Recruiting will remain a challenge for years to come

Despite layoffs in many sectors, Canadian recruiters shouldn’t be resting, as finding the right people for key positions will require sustained effort, a new report shows.

Employers and governments in Canada, the United States and the United Kingdom have been slow to react to demographic changes that will leave the western democracies chronically short of workers, a study by the C.D. Howe Institute warns.

“It will take a long time for public policies, such as pension regulations, to catch up with new realities,” said William Robson, C.D. Howe’s vice-president and director of research. “Employers need to push governments harder to makes changes businesses need to retain people that are critical to a company’s and a country’s growth.”

The workforce will be smaller, older and more female and many employer practices — such as hiring and contracting strategies, work scheduling, staff development, compensation and business structures — will need to be revamped, Robson said. On the pension front, changes that recognize the need to accommodate older workers must be made. Taxation changes are also necessary to make it attractive for older employees to remain in the workforce.

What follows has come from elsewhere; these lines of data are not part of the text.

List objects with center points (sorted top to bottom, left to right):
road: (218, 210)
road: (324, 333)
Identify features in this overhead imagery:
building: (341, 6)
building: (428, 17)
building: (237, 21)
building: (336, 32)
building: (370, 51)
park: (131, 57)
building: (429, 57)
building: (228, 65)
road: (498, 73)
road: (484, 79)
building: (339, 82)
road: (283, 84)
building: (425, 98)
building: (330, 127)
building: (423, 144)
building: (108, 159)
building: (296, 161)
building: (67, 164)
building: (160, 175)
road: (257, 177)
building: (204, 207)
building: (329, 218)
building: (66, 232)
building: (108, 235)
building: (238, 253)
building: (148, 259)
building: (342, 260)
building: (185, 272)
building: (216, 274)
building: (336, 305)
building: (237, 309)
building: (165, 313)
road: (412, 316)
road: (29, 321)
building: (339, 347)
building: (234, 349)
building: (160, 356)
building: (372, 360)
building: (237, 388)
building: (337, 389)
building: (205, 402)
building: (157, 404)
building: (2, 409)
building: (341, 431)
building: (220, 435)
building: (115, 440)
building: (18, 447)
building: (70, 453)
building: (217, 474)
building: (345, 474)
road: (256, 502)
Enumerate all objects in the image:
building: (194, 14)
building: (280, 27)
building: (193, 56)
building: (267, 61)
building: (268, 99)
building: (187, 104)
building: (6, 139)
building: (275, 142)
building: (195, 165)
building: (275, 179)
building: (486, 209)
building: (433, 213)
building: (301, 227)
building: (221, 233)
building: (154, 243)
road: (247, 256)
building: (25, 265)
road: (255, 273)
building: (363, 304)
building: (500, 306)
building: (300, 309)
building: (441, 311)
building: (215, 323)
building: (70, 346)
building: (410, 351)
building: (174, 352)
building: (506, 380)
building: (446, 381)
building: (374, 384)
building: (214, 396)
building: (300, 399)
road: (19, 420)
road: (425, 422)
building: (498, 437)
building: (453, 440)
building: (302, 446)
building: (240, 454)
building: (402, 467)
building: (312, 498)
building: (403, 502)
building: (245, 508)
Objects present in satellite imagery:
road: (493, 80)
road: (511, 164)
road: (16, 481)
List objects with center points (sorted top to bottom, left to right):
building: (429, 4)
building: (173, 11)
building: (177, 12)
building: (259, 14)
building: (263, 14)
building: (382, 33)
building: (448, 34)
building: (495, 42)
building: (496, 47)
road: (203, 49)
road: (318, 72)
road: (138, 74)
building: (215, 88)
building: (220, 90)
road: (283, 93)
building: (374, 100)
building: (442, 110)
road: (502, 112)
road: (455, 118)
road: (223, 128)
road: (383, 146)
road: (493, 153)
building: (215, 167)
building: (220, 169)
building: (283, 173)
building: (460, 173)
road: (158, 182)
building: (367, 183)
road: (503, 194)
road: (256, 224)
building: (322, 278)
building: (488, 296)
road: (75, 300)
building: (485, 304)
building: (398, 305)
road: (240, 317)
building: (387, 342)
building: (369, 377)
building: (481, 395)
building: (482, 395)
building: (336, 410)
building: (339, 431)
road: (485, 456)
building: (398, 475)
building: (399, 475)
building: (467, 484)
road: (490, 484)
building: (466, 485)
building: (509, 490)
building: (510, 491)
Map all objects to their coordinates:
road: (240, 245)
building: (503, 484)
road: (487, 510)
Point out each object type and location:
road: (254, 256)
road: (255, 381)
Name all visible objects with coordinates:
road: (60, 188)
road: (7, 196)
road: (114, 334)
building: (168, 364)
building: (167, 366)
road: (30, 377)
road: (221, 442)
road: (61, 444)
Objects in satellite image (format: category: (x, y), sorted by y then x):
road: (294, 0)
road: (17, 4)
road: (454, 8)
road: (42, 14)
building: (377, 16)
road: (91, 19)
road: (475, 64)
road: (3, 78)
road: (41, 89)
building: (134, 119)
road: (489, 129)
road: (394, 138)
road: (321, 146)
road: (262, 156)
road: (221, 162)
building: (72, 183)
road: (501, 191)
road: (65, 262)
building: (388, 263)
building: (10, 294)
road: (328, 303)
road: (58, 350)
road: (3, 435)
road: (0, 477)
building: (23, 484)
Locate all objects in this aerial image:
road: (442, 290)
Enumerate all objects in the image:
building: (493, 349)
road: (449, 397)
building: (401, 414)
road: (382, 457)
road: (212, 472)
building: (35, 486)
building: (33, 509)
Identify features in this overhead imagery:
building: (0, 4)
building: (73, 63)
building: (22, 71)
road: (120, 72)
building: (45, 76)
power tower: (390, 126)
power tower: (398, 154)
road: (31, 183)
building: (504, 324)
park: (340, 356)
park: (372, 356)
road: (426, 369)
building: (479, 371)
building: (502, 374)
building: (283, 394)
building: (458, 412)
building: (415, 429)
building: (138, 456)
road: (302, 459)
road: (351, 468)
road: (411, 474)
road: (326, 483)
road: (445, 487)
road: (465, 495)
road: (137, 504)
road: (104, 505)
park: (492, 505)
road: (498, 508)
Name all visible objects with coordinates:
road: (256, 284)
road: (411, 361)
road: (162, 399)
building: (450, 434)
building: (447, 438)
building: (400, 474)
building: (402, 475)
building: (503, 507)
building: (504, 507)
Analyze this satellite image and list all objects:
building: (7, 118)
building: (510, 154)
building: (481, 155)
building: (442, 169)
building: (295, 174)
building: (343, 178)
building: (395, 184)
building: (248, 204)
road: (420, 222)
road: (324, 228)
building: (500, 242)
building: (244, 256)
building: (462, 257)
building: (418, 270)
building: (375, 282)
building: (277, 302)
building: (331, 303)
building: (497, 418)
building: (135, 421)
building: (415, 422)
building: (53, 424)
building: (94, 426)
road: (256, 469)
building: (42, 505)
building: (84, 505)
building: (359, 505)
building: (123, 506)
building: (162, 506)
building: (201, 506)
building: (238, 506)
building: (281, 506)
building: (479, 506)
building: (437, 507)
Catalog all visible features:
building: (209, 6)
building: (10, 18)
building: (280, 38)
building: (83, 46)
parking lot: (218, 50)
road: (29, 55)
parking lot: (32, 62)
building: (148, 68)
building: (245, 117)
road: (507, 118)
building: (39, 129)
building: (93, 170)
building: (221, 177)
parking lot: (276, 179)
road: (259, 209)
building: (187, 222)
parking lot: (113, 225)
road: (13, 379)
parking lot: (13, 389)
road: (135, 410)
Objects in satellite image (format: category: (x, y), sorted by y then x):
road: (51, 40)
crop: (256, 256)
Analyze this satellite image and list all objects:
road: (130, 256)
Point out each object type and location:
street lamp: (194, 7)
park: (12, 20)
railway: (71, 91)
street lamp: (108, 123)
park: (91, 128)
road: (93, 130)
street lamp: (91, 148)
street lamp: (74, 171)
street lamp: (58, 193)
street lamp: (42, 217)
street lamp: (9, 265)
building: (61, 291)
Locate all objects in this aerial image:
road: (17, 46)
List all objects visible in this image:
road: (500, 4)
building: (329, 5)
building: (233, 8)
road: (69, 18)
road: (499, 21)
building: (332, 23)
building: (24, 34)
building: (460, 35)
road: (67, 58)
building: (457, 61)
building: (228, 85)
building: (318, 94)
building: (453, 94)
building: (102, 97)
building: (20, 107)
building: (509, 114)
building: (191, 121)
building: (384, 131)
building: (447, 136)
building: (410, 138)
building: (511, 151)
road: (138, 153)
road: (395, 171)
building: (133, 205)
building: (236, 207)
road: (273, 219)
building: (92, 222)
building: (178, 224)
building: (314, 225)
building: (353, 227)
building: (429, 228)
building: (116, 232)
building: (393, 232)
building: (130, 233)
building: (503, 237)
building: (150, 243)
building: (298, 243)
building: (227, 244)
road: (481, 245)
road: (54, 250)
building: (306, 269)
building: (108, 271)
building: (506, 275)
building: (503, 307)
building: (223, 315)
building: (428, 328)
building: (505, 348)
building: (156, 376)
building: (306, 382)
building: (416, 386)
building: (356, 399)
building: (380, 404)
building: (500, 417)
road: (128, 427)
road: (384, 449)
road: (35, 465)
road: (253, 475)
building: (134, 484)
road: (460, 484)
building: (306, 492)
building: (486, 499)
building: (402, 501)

In the short-term, as employers would expect, hiring is expected to drop. Manpower Inc.’s end of November forecast shows the five-year trend of employment expansion will come to an end in the first quarter of 2002.

Of nearly 1,700 Canadian organizations polled, 16 per cent said they plan staff additions in the new year, 17 per cent expect a staffing level decline, 59 per cent anticipate no change and eight per cent were undecided.